Data for review -
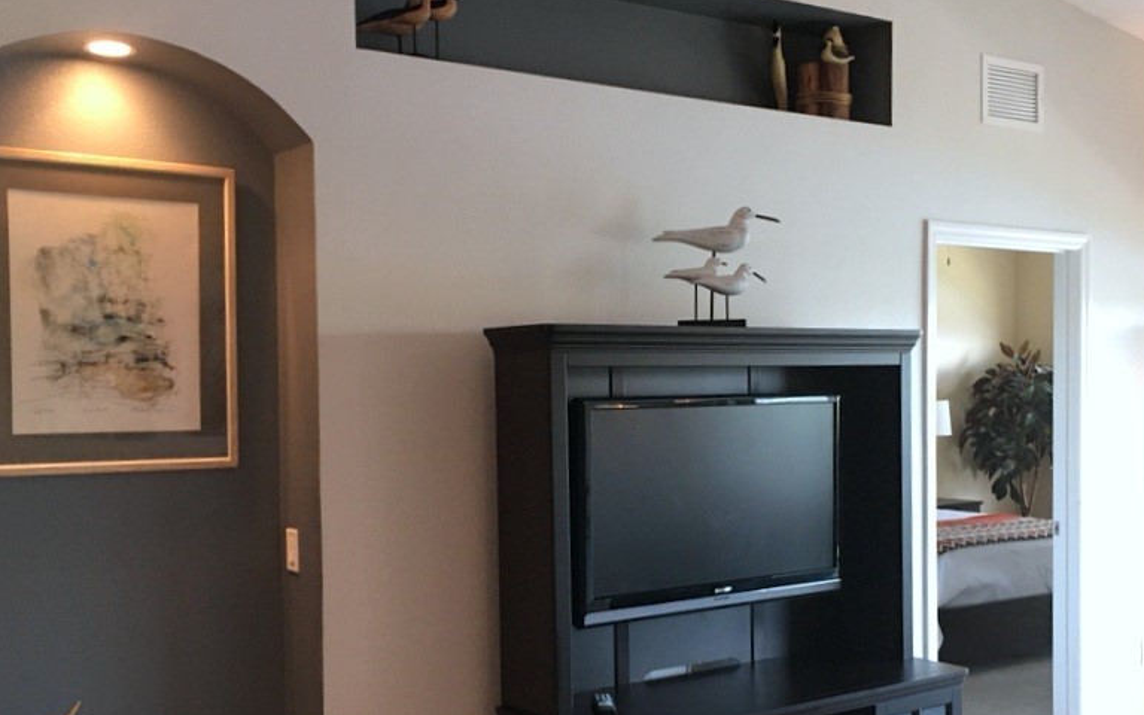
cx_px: 654
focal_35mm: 41
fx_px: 1278
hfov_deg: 48.1
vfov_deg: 31.1
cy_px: 445
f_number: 2.2
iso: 50
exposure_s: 1/15
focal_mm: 4.15
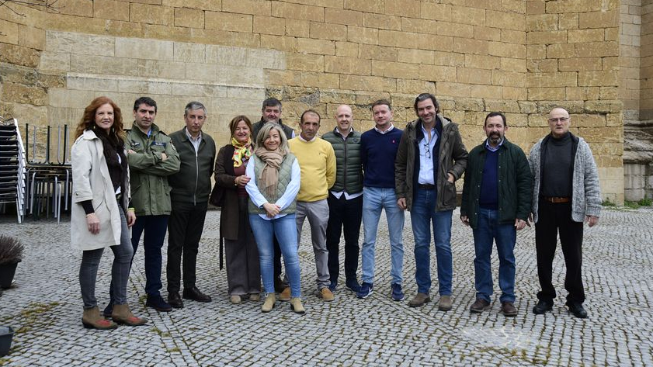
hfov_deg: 55.3
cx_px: 326
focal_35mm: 36
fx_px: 623
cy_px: 152
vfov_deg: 32.8
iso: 400
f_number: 7.1
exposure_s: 1/200
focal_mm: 34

Your instructions -
Give the entries again exactly. Pictures stay out.

Output below -
cx_px: 654
focal_35mm: 41
fx_px: 1278
hfov_deg: 48.1
vfov_deg: 31.1
cy_px: 445
f_number: 2.2
iso: 50
exposure_s: 1/15
focal_mm: 4.15
hfov_deg: 55.3
cx_px: 326
focal_35mm: 36
fx_px: 623
cy_px: 152
vfov_deg: 32.8
iso: 400
f_number: 7.1
exposure_s: 1/200
focal_mm: 34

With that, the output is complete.